JAKARTAHYPE.COM - Ariana Grande, penyanyi ternama dunia, baru-baru ini melayangkan gugatan hukum terhadap dua individu yang diduga bertanggung jawab atas peretasan akun digital pribadi milik timnya. Langkah ini diambil setelah berbagai konten sensitif dan belum dirilis dicuri dan dieksploitasi.
Penyanyi berusia 33 tahun tersebut mengajukan gugatan terhadap terdakwa yang saat ini masih menggunakan identitas anonim, dikenal sebagai "John Doe". Gugatan ini berfokus pada dugaan pelanggaran privasi dan pencurian konten yang merugikan.
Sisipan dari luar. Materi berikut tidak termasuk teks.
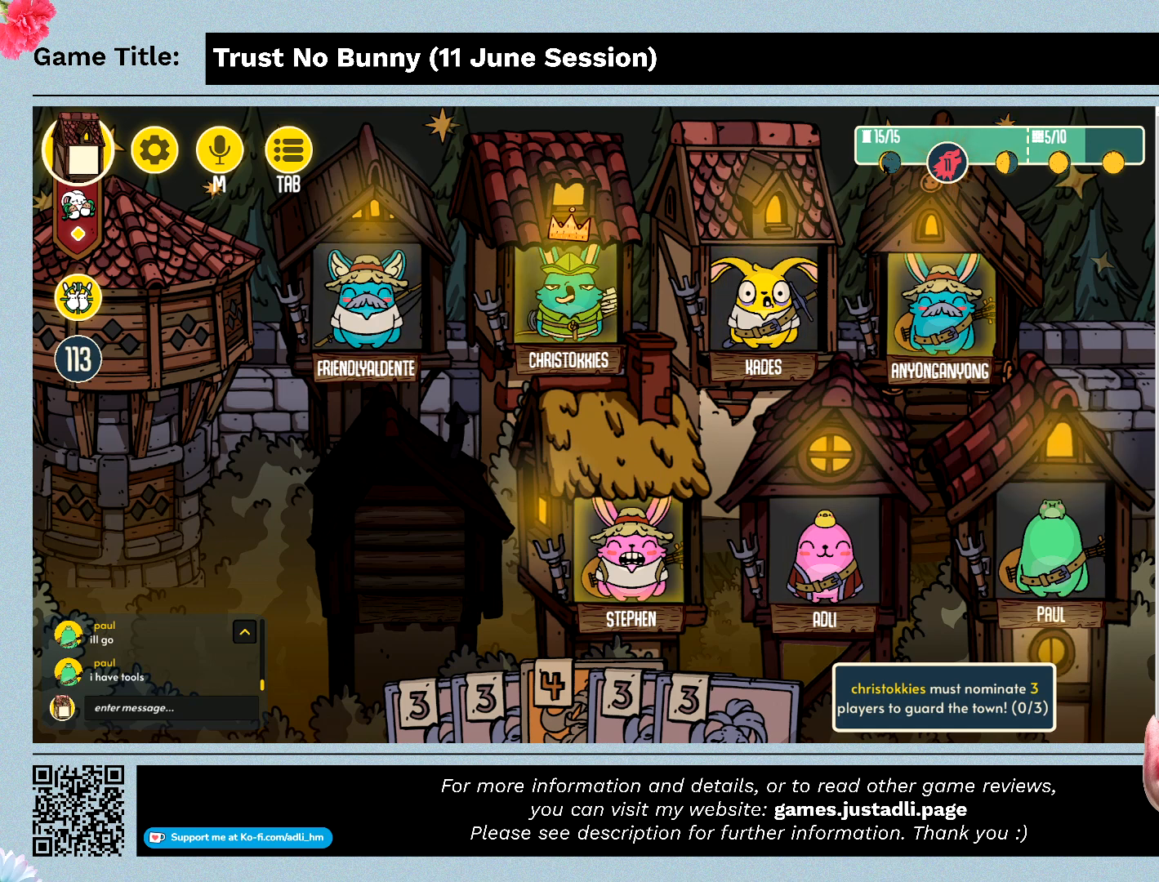
Gameplay with keyboard and mouse; each line is a JSON object with the keys and mouse buttons held at the frame after it. "events" lists presses ("down") and releases ("up") of "0", "1", "2", "3", "4", "5", "6", "7", "8", "9", "a", "alt", "b", "c", "caps_lock", "ctrl", "d", "down", "e", "escape", "f", "f1", "f2", "f3", "f4", "g", "h", "i", "j", "k", "l", "left", "m", "n", "o", "p", "q", "r", "return", "right", "s", "shift", "space", "t", "tab", "tilde", "u", "up", "v", "w", "x", "y", "z", "mouse_left", "mouse_wheel" and "mouse_right" between this image and that frame as [ms after this image, input, new state], when the widget could be followed in between. "mouse_left", "mouse_wheel", "mouse_right" = the "left", "wheel", "right" buttons of the "mouse" list. No other keys are recorded. "wheel" means that the mouse wheel is clicked or scrolled. Not read: mouse_move.
{"keys": [], "mouse": ["left"], "events": [[234, "mouse_left", "down"]]}
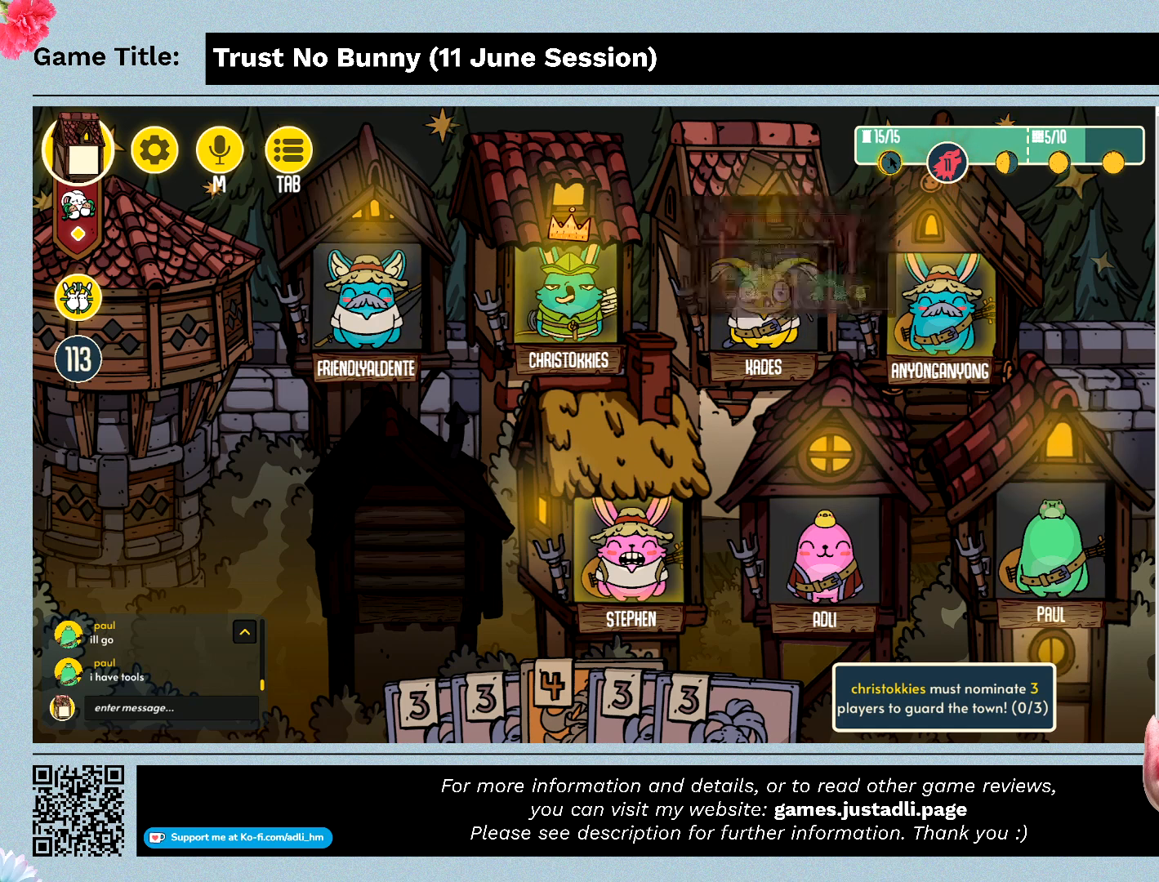
{"keys": [], "mouse": [], "events": [[67, "mouse_left", "up"]]}
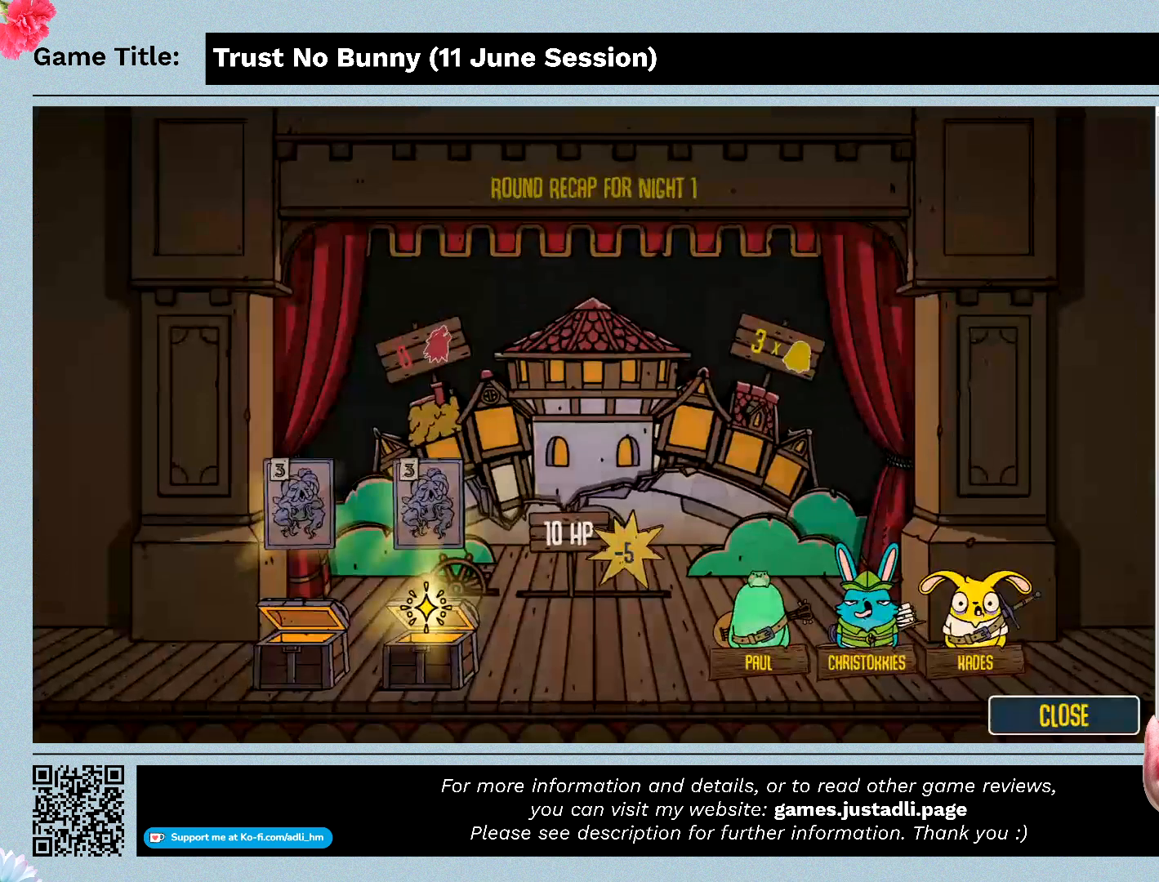
{"keys": [], "mouse": [], "events": []}
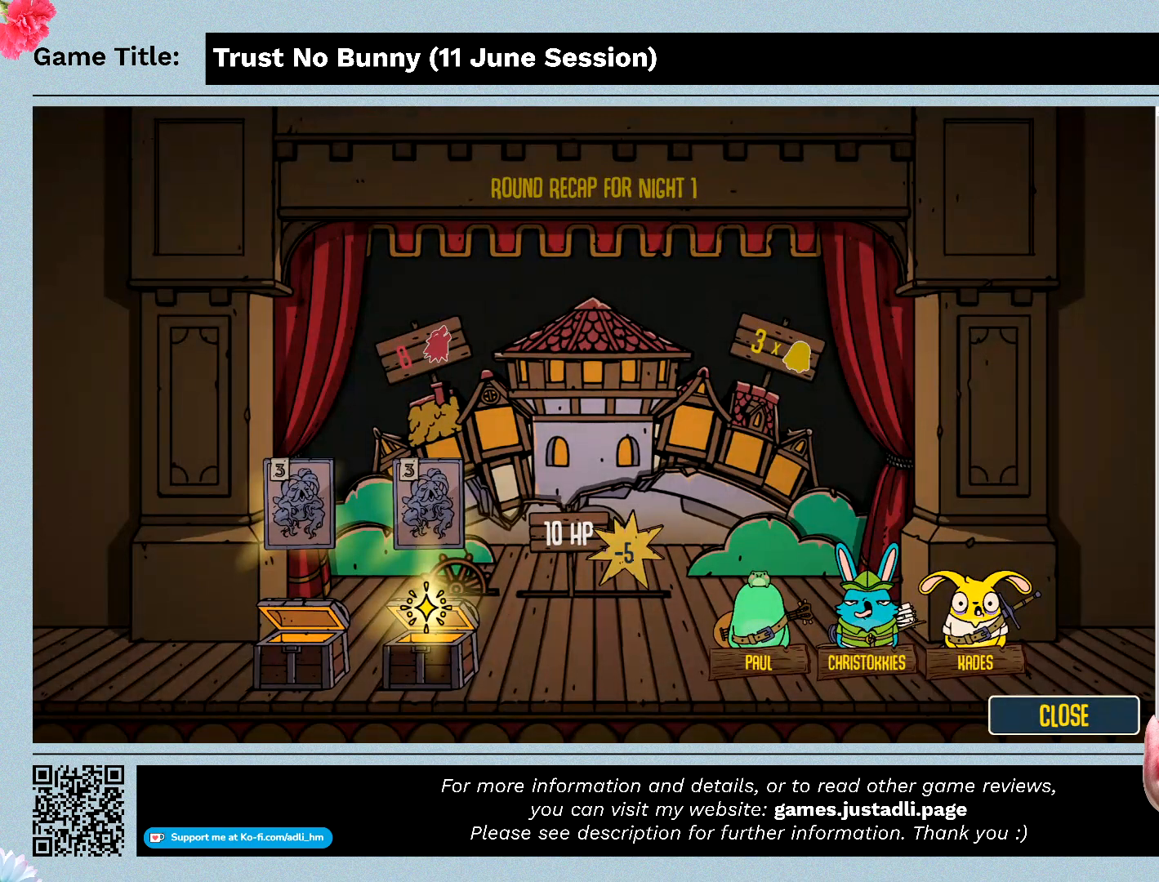
{"keys": [], "mouse": [], "events": []}
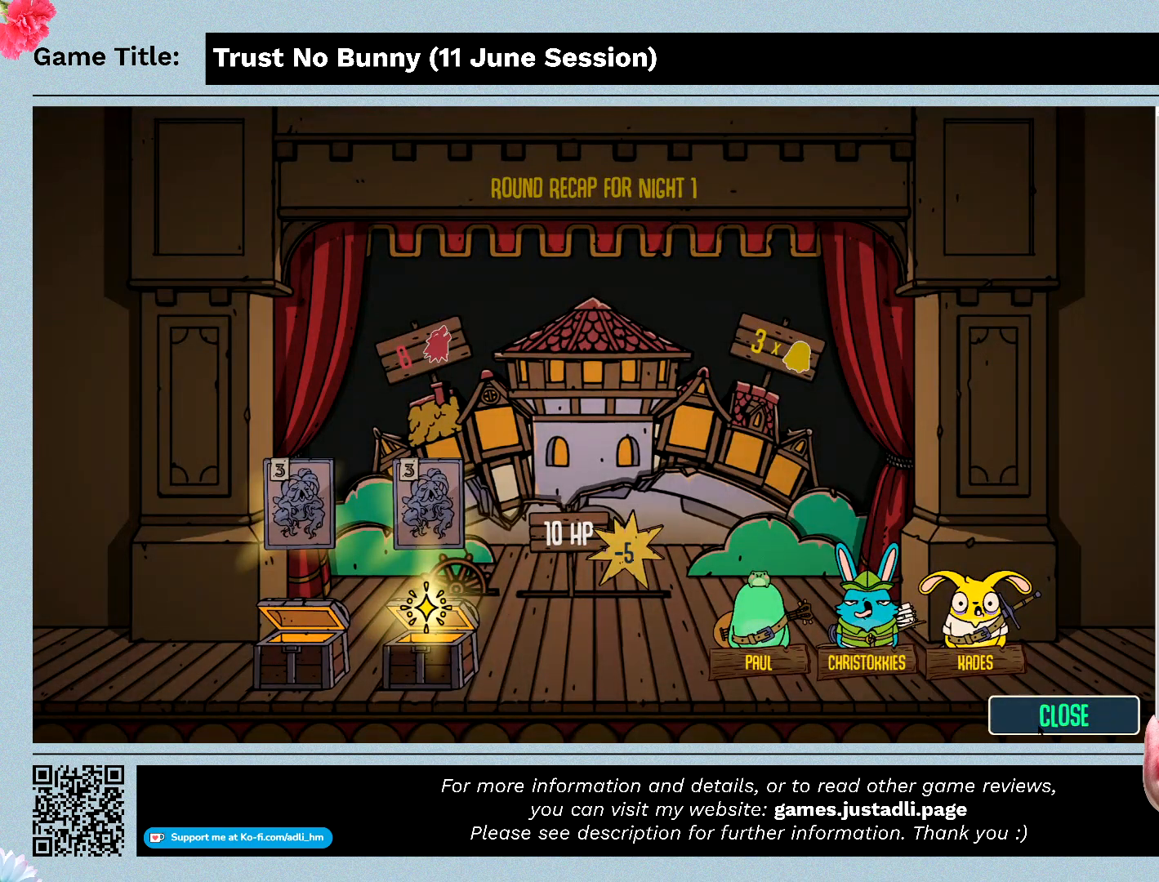
{"keys": [], "mouse": [], "events": []}
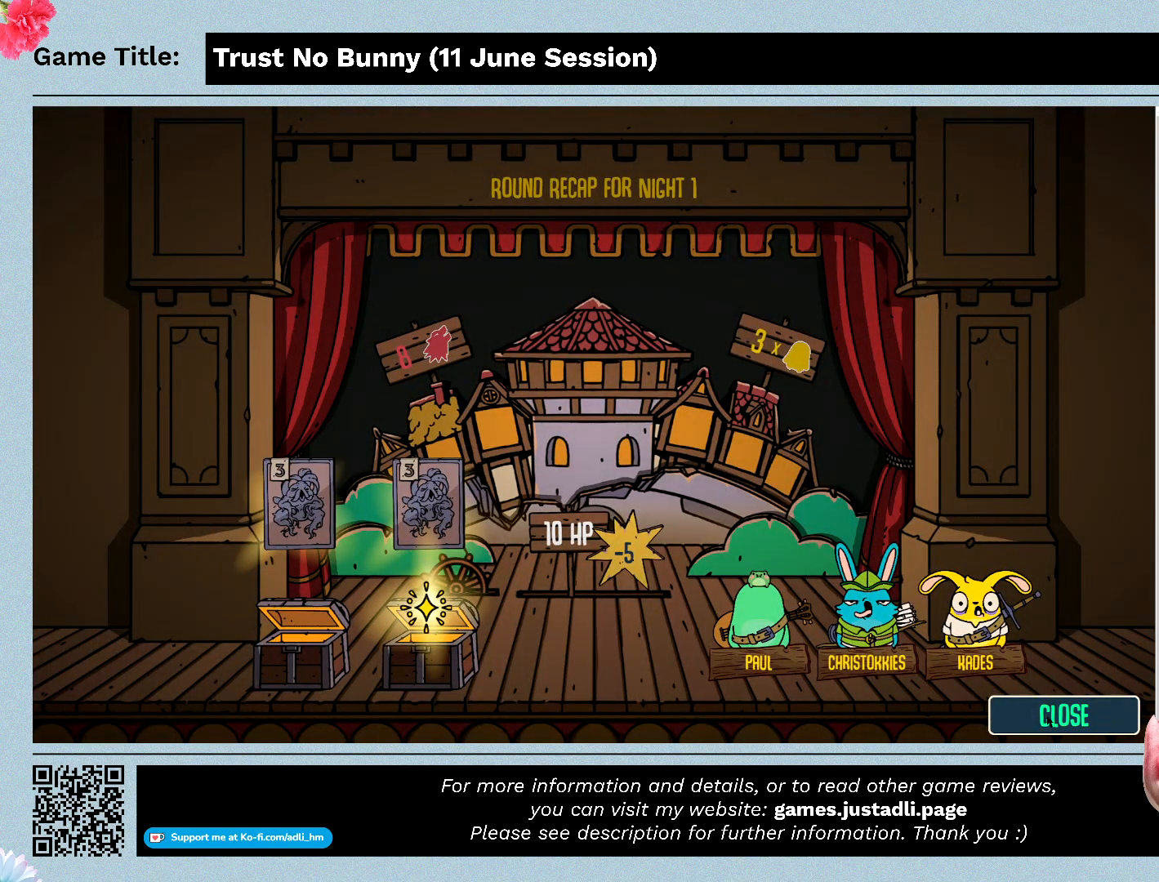
{"keys": [], "mouse": [], "events": [[200, "mouse_left", "down"], [500, "mouse_left", "up"]]}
Dikutip dari Page Six, gugatan tersebut menuduh para hacker telah berhasil mengakses berbagai akun digital pribadi milik produser dan fotografer yang bekerja sama dengan Ariana Grande. Tindakan ini berujung pada pencurian, penyebaran, serta eksploitasi konten yang seharusnya tidak untuk konsumsi publik.
Menurut dokumen gugatan yang beredar, para hacker diduga berhasil memperoleh akses ke lagu-lagu yang belum dirilis, rekaman audio, video, hingga foto-foto pribadi Ariana Grande. Aksi ini dikategorikan sebagai bentuk "pelanggaran privasi yang dilakukan dengan niat jahat."
Dokumen gugatan tersebut juga mengungkapkan bahwa file-file curian ini diduga diperjualbelikan di dark web dengan nilai yang signifikan. Hal ini menambah dimensi kriminalitas pada kasus peretasan tersebut.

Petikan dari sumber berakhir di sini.